Week of Sept. 9, 2019


Gartner bets on visual search, AIs get the feels, and more emerging tech trends news

Fly robots to potentially explore space

This news is right up my alley: space, because it’s the final frontier, and fruit flies, because every biology student has had to study their genes at some point. A PhD student at UC Berkeley created two small robots that resemble tiny fruit flies that could potentially be used for space exploration. I can’t wait to see if we release a swarm of robots to visit Mars. [Read more]

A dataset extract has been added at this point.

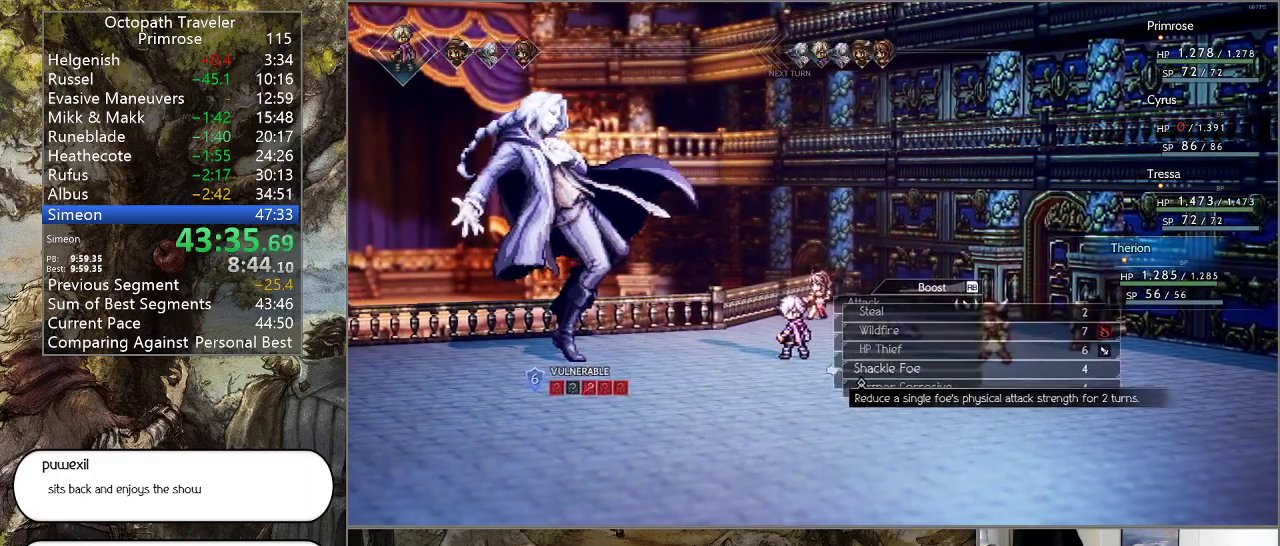
{"buttons": [], "left_stick": "center", "right_stick": "center", "events": [[133, "CROSS", "down"], [267, "CROSS", "up"], [333, "CROSS", "down"], [467, "CROSS", "up"]]}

Gartner says visual search is going to be huge

According to Gartner’s Hype Cycle for digital marketing and advertising, visual search (VS) is going to be a big channel for product discovery in the next two to five years. In practice? This means more and more people are going to use their cameras or mobile devices to take pictures and search for matches. Seven percent of people are currently aware of this search technology; as more people become aware, what does an increase in VS mean for marketing strategies? [Read more]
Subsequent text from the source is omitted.